Work instruction |
Could you reproduce all of the data below exactly, leaving the pictures out of your answer?

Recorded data
____________
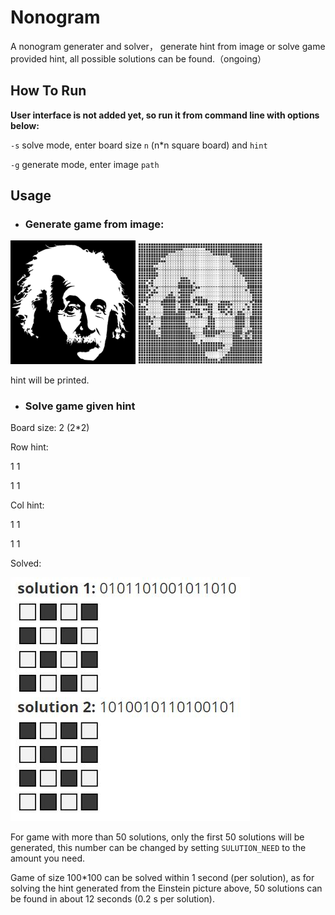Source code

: # Nonogram
A nonogram generater and solver， generate hint from image or solve game provided hint, all possible solutions can be found.（ongoing）



## How To Run

**User interface is not added yet, so run it from command line with options below:**

`-s` 		solve mode, enter board size `n` (n*n square board) and `hint `

`-g` 		generate mode, enter image `path`



## Usage

- ### Generate game from image:

<img src="./media/einstein.jpg" alt="drawing" width = "200" />        <img src="./media/einstein_game2.jpg" alt="drawing" width = "200" />

  hint will be printed.

- ### Solve game given hint

Board size: 2     (2*2)

Row hint: 

1 1

1 1

Col hint:

1 1

1 1

Solved:

![](./media/solved.JPG)



For game with more than 50 solutions, only the first 50 solutions will be generated, this number can be changed by setting `SULUTION_NEED` to the amount you need.



Game of size 100*100 can be solved within 1 second (per solution), as for solving the hint generated from the Einstein picture above, 50 solutions can be found in about 12 seconds (0.2 s per solution).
____________
Finished task |
Source code

: # Nonogram
A nonogram generater and solver， generate hint from image or solve game provided hint, all possible solutions can be found.（ongoing）



## How To Run

**User interface is not added yet, so run it from command line with options below:**

`-s` 		solve mode, enter board size `n` (n*n square board) and `hint `

`-g` 		generate mode, enter image `path`



## Usage

- ### Generate game from image:

<img src="./media/einstein.jpg" alt="drawing" width = "200" />        <img src="./media/einstein_game2.jpg" alt="drawing" width = "200" />

  hint will be printed.

- ### Solve game given hint

Board size: 2     (2*2)

Row hint: 

1 1

1 1

Col hint:

1 1

1 1

Solved:

![](./media/solved.JPG)



For game with more than 50 solutions, only the first 50 solutions will be generated, this number can be changed by setting `SULUTION_NEED` to the amount you need.



Game of size 100*100 can be solved within 1 second (per solution), as for solving the hint generated from the Einstein picture above, 50 solutions can be found in about 12 seconds (0.2 s per solution).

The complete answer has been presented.